What's The Difference Between Chlamydia And Gonorrhea?

Like many other wonderful things, sex has a not-so-exciting side: sexually transmitted diseases. Popularly known as STDs, these are the painful and uncomfortable risks of getting your freak on. According to MedlinePlus, STDs are contagious, and spread through sexual contact.

STDs are common in the United States, with millions of new infections occurring yearly, per the Centers for Disease Control and Prevention (CDC). Although the infections primarily spread through anal, vaginal, and oral sex, in some cases, they can also spread through intimate physical touch, like heavy petting.

The World Health Organization reports an estimated 374 million new global infections yearly with one of the following: syphilis, gonorrhea, trichomoniasis, and chlamydia. According to the source, over 500 million people worldwide live with genital infections caused by herpes simplex virus (HSV), a large percentage of them being between the ages of 15 and 49.

However, out of all STIs, the Cleveland Clinic reports that chlamydia and gonorrhea are two of the most common. Although they're often associated with each other, they're two entirely different infections.

Chlamydia vs. gonorrhea — what's the difference?

Although chlamydia and gonorrhea are both sexually transmitted infections caused by bacteria, they are caused by different bacterial organisms. According to the Cleveland Clinic, chlamydia is caused by a bacteria known as chlamydia trachomatis (C. trachomatis). The infection can be contracted in various ways, including sharing contaminated sex toys. The infection can also spread through oral, anal, or vaginal intercourse, per the clinic. Beyond sex, chlamydia can spread from mother to child during childbirth, as explained by WebMD.

Gonorrhea, on the other hand, is caused by a bacteria called Neisseria gonorrhoeae, which typically spreads during sexual intercourse. As WebMD states, a man doesn't have to ejaculate to pass it on to his sexual partner. According to Healthline, it is possible that gonorrhea might also be spread orally (through kissing with the tongue), though more research is needed to confirm this. Gonorrhea is most common among teenagers and younger adults, typically between the ages of 15 and 24. 

How do the symptoms and treatment compare?

According to the CDC, many gonorrhea and chlamydia cases are asymptomatic. As explained by Medical New Today, both gonorrhea and chlamydia have similar symptoms, which differ slightly between men and women.

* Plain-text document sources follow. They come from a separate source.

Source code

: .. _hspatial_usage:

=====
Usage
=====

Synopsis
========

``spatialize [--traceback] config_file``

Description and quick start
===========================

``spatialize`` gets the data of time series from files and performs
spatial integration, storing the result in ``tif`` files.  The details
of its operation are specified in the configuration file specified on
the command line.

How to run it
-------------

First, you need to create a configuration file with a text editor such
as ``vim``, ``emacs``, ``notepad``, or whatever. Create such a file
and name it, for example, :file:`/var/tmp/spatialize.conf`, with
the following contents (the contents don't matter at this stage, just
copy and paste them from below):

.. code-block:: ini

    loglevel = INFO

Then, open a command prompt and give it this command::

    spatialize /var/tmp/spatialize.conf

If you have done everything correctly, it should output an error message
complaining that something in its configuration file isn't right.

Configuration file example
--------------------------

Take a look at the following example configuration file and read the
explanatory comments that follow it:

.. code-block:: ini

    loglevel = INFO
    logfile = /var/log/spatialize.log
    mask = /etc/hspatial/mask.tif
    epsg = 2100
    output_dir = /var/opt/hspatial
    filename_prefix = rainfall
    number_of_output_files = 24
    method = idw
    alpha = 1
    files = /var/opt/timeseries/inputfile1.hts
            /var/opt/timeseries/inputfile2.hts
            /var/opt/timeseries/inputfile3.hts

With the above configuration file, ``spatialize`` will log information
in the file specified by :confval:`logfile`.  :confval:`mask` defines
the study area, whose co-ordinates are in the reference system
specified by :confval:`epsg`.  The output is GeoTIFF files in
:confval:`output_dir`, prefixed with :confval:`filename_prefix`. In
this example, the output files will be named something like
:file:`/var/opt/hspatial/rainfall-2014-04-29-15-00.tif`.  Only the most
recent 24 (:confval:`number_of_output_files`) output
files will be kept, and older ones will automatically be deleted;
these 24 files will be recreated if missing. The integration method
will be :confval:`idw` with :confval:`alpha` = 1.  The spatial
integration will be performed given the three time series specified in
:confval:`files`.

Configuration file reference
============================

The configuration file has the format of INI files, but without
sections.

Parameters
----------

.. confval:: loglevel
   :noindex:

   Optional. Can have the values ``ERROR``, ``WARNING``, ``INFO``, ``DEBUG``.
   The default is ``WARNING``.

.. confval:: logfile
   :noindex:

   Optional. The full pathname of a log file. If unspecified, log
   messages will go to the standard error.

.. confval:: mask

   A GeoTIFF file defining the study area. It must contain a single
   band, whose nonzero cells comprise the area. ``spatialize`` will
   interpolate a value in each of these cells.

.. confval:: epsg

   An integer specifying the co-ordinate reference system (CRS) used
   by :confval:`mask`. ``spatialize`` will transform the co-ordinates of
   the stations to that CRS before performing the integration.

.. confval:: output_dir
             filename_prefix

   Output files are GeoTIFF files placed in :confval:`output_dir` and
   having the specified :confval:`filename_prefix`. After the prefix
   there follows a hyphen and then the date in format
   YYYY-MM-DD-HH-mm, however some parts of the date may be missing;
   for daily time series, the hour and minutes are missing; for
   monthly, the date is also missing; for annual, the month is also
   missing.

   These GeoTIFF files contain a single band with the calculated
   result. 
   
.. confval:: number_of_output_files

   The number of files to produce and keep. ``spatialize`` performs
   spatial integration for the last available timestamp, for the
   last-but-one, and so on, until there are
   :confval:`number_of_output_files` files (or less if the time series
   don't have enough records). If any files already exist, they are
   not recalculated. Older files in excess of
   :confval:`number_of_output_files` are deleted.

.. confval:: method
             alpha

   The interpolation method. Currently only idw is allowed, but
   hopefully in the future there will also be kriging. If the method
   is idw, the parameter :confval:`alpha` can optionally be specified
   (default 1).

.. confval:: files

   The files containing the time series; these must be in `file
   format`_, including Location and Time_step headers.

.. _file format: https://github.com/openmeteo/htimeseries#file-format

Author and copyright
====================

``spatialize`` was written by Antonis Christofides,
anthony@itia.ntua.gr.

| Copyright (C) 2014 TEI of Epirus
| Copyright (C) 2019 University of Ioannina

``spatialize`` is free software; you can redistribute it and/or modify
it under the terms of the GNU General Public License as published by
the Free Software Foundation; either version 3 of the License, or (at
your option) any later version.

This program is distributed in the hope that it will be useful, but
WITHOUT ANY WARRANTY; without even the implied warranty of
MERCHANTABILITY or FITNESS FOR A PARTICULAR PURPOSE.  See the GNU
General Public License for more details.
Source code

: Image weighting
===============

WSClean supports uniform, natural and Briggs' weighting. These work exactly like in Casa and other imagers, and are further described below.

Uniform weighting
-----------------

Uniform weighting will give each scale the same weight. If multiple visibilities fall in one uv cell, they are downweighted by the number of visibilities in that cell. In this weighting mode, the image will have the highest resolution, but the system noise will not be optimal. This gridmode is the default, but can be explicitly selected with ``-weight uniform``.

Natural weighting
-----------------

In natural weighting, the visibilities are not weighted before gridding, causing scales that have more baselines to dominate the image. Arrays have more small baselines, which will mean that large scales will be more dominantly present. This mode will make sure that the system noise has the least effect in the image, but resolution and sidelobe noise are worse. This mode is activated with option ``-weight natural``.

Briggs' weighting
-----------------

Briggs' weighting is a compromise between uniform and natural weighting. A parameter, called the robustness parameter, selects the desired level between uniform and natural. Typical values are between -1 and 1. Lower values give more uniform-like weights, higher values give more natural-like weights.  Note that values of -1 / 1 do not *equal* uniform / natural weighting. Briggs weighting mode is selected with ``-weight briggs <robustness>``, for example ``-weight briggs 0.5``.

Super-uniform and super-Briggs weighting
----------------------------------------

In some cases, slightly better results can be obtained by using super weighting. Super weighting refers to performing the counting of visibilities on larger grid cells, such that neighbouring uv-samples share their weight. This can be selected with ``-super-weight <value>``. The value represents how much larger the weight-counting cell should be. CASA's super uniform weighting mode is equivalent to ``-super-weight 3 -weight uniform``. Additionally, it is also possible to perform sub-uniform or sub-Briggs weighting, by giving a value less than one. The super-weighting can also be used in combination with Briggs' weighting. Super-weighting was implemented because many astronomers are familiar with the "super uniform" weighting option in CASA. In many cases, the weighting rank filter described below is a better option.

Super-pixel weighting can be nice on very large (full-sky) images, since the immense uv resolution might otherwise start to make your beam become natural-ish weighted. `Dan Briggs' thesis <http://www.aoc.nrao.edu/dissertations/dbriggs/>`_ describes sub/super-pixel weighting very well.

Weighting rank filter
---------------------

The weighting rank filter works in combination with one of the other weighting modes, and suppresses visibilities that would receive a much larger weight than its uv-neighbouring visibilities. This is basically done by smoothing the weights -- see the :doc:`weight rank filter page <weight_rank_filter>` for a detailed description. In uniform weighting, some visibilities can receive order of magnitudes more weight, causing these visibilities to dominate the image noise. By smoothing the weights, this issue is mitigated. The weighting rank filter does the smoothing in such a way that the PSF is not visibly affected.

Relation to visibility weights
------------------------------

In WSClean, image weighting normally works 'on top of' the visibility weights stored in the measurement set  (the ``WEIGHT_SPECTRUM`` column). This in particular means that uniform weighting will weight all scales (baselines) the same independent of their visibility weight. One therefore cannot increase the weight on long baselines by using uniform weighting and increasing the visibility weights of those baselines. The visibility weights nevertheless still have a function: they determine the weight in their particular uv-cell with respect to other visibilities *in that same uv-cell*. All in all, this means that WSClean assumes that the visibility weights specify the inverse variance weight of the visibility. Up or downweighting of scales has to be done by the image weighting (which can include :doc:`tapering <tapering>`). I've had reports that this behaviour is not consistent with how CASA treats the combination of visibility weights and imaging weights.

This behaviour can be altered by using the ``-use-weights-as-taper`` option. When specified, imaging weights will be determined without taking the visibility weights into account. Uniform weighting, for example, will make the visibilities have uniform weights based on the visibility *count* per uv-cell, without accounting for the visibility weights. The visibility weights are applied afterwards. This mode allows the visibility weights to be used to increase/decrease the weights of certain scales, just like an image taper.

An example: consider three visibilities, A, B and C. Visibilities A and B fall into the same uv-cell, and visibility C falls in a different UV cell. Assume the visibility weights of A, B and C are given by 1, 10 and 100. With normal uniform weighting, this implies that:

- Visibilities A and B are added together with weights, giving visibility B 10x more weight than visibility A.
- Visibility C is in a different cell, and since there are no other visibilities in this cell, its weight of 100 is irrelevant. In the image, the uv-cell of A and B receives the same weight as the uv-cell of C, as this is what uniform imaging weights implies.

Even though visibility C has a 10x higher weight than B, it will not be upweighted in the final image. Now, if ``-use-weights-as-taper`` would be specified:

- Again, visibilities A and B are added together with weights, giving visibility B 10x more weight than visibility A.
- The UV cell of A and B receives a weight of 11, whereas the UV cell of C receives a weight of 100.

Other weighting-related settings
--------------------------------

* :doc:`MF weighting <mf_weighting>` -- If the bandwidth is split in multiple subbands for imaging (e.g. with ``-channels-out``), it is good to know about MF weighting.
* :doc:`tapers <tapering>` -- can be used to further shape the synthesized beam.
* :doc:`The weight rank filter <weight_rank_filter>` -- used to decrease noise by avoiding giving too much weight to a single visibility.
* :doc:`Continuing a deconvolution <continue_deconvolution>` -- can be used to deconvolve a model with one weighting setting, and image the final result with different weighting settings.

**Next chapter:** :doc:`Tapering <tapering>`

Men sometimes experience discharge from their penis or a burning sensation when urinating. They can also experience pain or swelling in the testicles, although this is less common. Both men and women can also experience bleeding, discharge, and soreness in their rectal area.

The Cleveland Clinic likens the symptoms of chlamydia in women to those of urinary tract infection. Some symptoms common to both gonorrhea and chlamydia include unusual discharge from the vagina (sometimes with an unpleasant smell, in the case of chlamydia), bleeding between periods, pain in the belly, and a burning sensation when urinating. Chlamydia is more likely to cause itching or burning in and around the vagina. When chlamydia or gonorrhea is experienced in the throat, the Cleveland Clinic reports symptoms similar to a sore throat.

Even asymptomatic infections can lead to serious health problems, but the good news is that the infections can be treated with antibiotics. According to Healthline, two common antibiotics used for chlamydia include azithromycin and doxycycline.

Healthline adds that in addition to doxycycline, the antibiotic called ceftriaxone is recommended for treating gonorrhoea. It's usually administered as a one-time intramuscular injection typically given in the buttocks. Avoid sexual activity until your symptoms are gone and it has been at least a week since you finished all of your medication.